Ce qui distingue aussi les basketteurs de The Redeem Team des héros américains qui ont envahi les écrans depuis l'essor des franchises Marvel et DC, c'est donc qu'ils travaillent beaucoup. Ce sont des bêtes de travail. On l'avait déjà constaté dans d'autres documentaires Netflix sur le basket, comme Last Chance U: Basketball et bien sûr The Last Dance. Or, seul le cinéma documentaire semble offrir ce changement de perspective. On a jamais vu Iron Man, Thor et tous les autres s'entraîner. Au contraire, comme la plupart des héros voués aux grandes destinées, tout leur est acquis, ils doivent seulement apprendre à maîtriser leur don pour ne pas faire trop de dégâts et mener à bien leur mission presque prophétisée. D'où l'insupportable nonchalance des héros Marvel tandis que certains DC (Batman en tête) ou les films de M. Night Shyamalan envisagent l'héroïsme comme une malédiction. Les films de fiction qui osent miser sur l'idée de travail dans l'héroïsme sont généralement ceux qui se déroulent dans les coulisses du sport. Quand ils n'essaient pas de montrer l'envers du décor, souvent noir, ils font confiance à un étonnant matérialisme, comme dans Le Stratège de Bennett Miller (2011) qui est probablement un des films les plus réussis sur cette question.

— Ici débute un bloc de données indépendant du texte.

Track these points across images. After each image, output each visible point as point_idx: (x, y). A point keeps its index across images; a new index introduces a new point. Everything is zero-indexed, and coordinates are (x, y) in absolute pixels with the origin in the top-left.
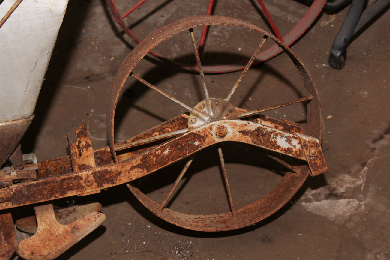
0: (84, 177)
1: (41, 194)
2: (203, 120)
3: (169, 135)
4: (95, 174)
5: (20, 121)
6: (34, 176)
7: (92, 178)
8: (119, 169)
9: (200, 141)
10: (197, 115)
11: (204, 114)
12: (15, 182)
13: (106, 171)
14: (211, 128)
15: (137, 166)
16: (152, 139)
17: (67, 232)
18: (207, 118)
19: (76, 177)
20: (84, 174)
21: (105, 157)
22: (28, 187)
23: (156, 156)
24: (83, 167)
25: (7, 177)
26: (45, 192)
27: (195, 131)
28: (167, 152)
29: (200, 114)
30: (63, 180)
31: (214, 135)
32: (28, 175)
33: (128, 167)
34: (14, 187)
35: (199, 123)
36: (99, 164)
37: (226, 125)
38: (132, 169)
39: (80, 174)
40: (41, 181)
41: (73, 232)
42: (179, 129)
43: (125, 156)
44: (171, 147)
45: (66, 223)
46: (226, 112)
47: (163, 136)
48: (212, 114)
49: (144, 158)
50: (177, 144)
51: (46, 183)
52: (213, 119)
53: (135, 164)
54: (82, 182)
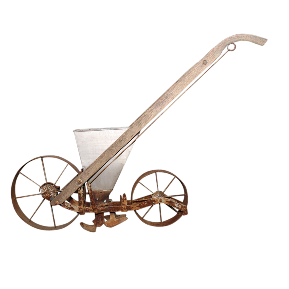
0: (124, 207)
1: (112, 210)
2: (156, 197)
3: (147, 199)
4: (126, 207)
5: (109, 191)
6: (111, 205)
7: (125, 208)
8: (133, 206)
9: (155, 202)
10: (155, 195)
11: (157, 195)
12: (106, 206)
13: (129, 206)
14: (158, 199)
15: (138, 206)
16: (142, 200)
17: (117, 221)
18: (157, 196)
19: (122, 207)
20: (124, 206)
21: (129, 203)
22: (109, 208)
23: (143, 204)
24: (124, 205)
25: (104, 204)
26: (113, 210)
27: (154, 199)
28: (146, 204)
29: (156, 195)
30: (118, 207)
31: (159, 201)
32: (110, 205)
33: (135, 206)
34: (106, 207)
35: (155, 197)
36: (127, 205)
37: (162, 199)
38: (136, 207)
39: (123, 206)
40: (112, 206)
41: (119, 221)
42: (149, 198)
43: (134, 203)
44: (147, 202)
45: (117, 219)
46: (162, 195)
47: (145, 199)
48: (159, 195)
49: (140, 204)
50: (149, 202)
51: (114, 207)
52: (159, 197)
53: (137, 205)
54: (123, 208)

Il existe bien sûr différentes formes d'héroïsme et il faudrait longuement les analyser car certaines d'entre elles pourraient intégrer la conception de travail. Sur le patriotisme, par contre, il paraît évident que le travail en constitue l'antithèse. Le patriotisme est une réification, une objectivation au nom d'un discours préétabli qui conserve la publicité d'un fait au détriment de sa fabrication.

The Redeem Team est donc un film dit "matérialiste" et on peut sans doute le rapprocher d'un documentaire scientifique comme Particle Fever de Mark Levinson, sorti sur Netflix en 2014. Celui-ci s'intéresse à la physique des particules élémentaires et suit six scientifiques dans leur découverte du boson de Higgs grâce à l’accélérateur de particules du CERN de Genève. Les scientifiques sont montrés au travail, à la fois individuellement et en équipe. C'est grâce à cette alliance que la découverte fût possible et le film montre bien comment une grande équipe a su dompter la matière de la même manière que les basketteurs de The Redeem Team s'approprient le ballon et prennent possession du terrain. Le sport de haut niveau et la recherche scientifique ont au moins en commun un travail sur la fatalité et l'organisation d'un monde. La joie de la découverte du boson de Higgs dans Particle Fever est au fond la même que dans The Redeem Team : ce n'est plus le patriotisme qui prisme, mais la joie pure et simple de voir son travail s'accomplir après des années de dur labeur.

Pour les basketteurs de la plupart des documentaires Netflix, le ballon et le parquet sont autant de matière à sans cesse retravailler. Les images d'archives qui sauvegardent ce travail conservent la trace de ce matérialisme qui est une épopée à travers la matérialité du monde. Le patriotisme et dans une certaine mesure l'héroïsme ne dominent plus The Redeem Team, ils correspondent à un discours médiatique général qui ne connaît pas la réalité du terrain, soit le travail. Certes, les basketteurs se rêvent en héros intouchables et transcendants de toute une nation, en icônes patriotiques donc, mais ils ne pourront jamais atteindre ce statut au détriment du travail.